--- Problem requirements ---
Continue the list of library staff book recommendations from its last entry onward.

--- Provided text ---

___

Our Wives Under the Sea by Julia Armfield.
"Beguiling plot and stunning prose" - Submitted by Grace at Plymstock Library.
Windswept and Interesting: My Autobiography by Billy Connolly
"This is Billy’s first autobiography and it’s impossible to read it without his Glaswegian accent accompanying it. It reads just like he’s talking to you about his life so far and wow what a life he’s led! From heartbreaking tales of his childhood and early youth to absolutely laugh out loud moments talking about his shows and his highland parties. ….I wish I’d been a guest at one of those! For all Billy fans, it’s a must read book and better still, the audiobook is narrated by him." - Submitted by Sue at Crownhill Library.
Operation Moonlight by Louise Morrish
"A moving story featuring an elderly lady, Betty, rapidly approaching her 100th birthday. The plot switches between two timelines, featuring heroines from WW2 and modern life." - Submitted by Helen at Library HQ.
Pandora by Susan Stokes-Chapman
"An atmospheric story set in Georgian England." - Submitted by Helen at Library HQ.
The Maid by Nita Prose
"Molly, the maid, takes great pride in her work and since her grandmother’s death she must learn to navigate complex surroundings. An entertaining mystery." - Submitted by Helen at Library HQ.

___

--- Collected material ---
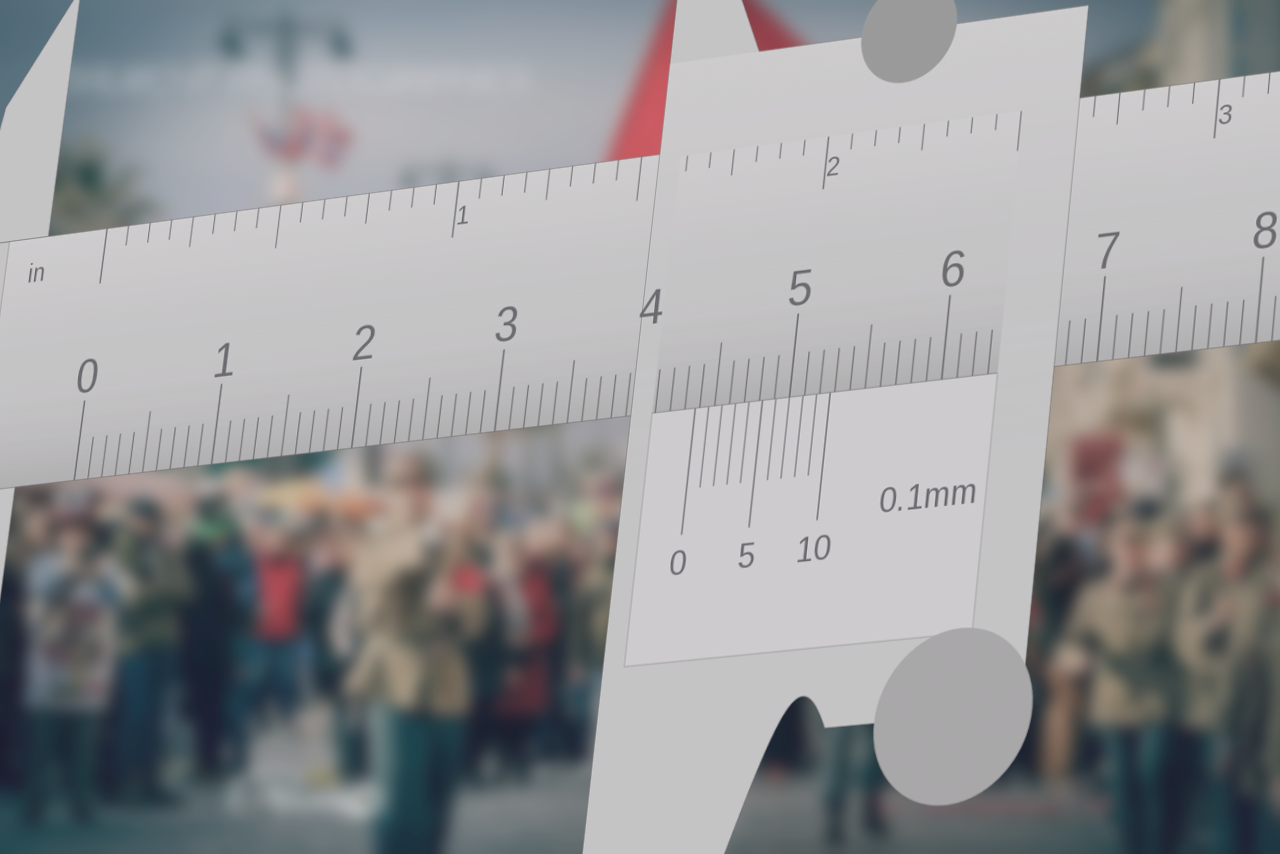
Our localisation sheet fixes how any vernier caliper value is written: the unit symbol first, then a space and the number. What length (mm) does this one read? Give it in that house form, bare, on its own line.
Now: mm 43.7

___

--- Answer section ---
Bernard Cornwell's Sharpe Series
"I read my first Sharpe novel ‘Sharpe’s Tiger’ at the beginning of 2022. I enjoyed watching the Sharpe series on TV, but did not think that I would like the books. I was wrong! Cornwell brings Richard Sharpe to life and vividly describes British military campaigns from India to the Napoleonic wars in all their mess, guts and glory. Sharpe and his men are very flawed characters and I found myself sympathising with them and sometimes loathing them. Cornwell charts British military triumphs and disasters and he even manages to get Sharpe on board ship so he can assist in the battle of Trafalgar.
Sharpe saves Wellington’s life in India and is given an officer’s commission as a thank you. This lands him in all kinds of hot water because he has risen from the ranks and not bought his commission as a gentleman would do. Sharpe is definitely not a gentleman. So, at first, he is suspicious to all parties, just making a few loyal friends. He does win the respect of his men and some fellow officers, but the process takes a while.
In each final chapter Cornwell explains how he puts the fictional Sharpe into historical context and this is fascinating.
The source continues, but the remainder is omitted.